- _ENTRIES PROVIDED_
◆ ◆ ◆
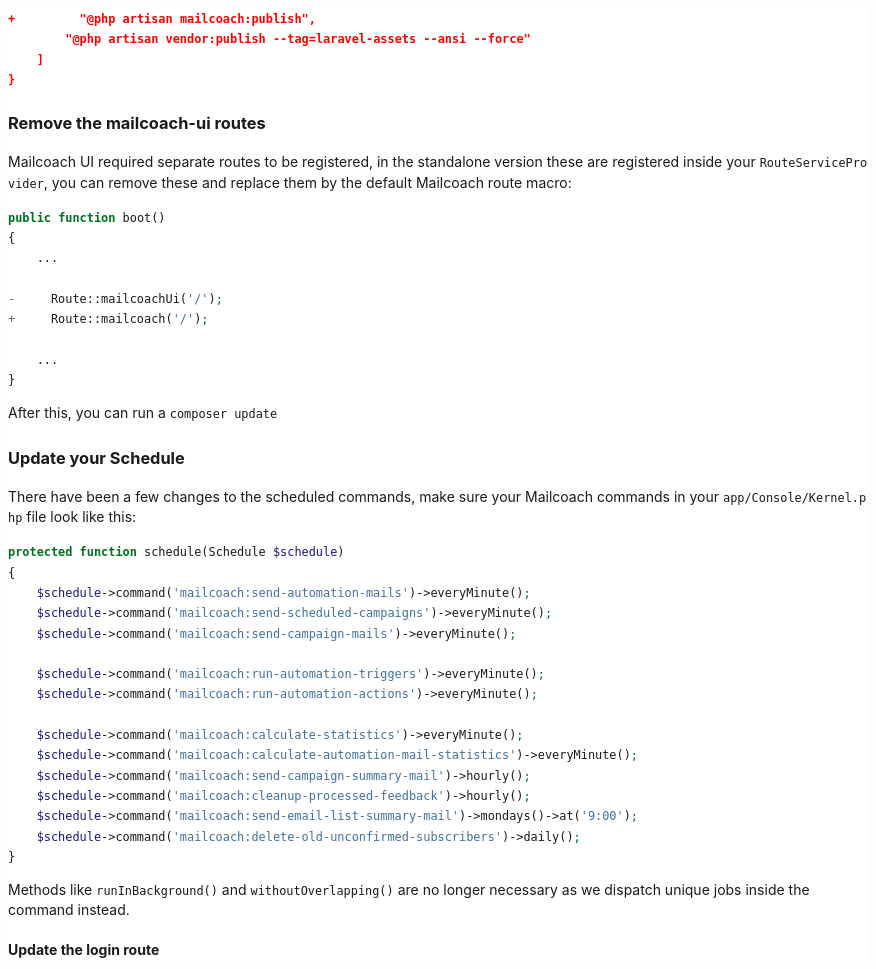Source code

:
 ```json
+         "@php artisan mailcoach:publish",
        "@php artisan vendor:publish --tag=laravel-assets --ansi --force"
    ]
}
```

### Remove the mailcoach-ui routes

Mailcoach UI required separate routes to be registered, in the standalone version these are registered inside your `RouteServiceProvider`, you can remove these and replace them by the default Mailcoach route macro:

```php
public function boot()
{
    ...

-     Route::mailcoachUi('/');
+     Route::mailcoach('/');

    ...
}
```

After this, you can run a `composer update`

### Update your Schedule

There have been a few changes to the scheduled commands, make sure your Mailcoach commands in your `app/Console/Kernel.php` file look like this:

```php
protected function schedule(Schedule $schedule)
{
    $schedule->command('mailcoach:send-automation-mails')->everyMinute();
    $schedule->command('mailcoach:send-scheduled-campaigns')->everyMinute();
    $schedule->command('mailcoach:send-campaign-mails')->everyMinute();

    $schedule->command('mailcoach:run-automation-triggers')->everyMinute();
    $schedule->command('mailcoach:run-automation-actions')->everyMinute();

    $schedule->command('mailcoach:calculate-statistics')->everyMinute();
    $schedule->command('mailcoach:calculate-automation-mail-statistics')->everyMinute();
    $schedule->command('mailcoach:send-campaign-summary-mail')->hourly();
    $schedule->command('mailcoach:cleanup-processed-feedback')->hourly();
    $schedule->command('mailcoach:send-email-list-summary-mail')->mondays()->at('9:00');
    $schedule->command('mailcoach:delete-old-unconfirmed-subscribers')->daily();
}
```

Methods like `runInBackground()` and `withoutOverlapping()` are no longer necessary as we dispatch unique jobs inside the command instead.

#### Update the login route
◆ ◆ ◆
- _YOUR TASK_
Some lines of the listing may include the string "statistics". Tally them and report only the total.

- _EXERCISE RESPONSE_
2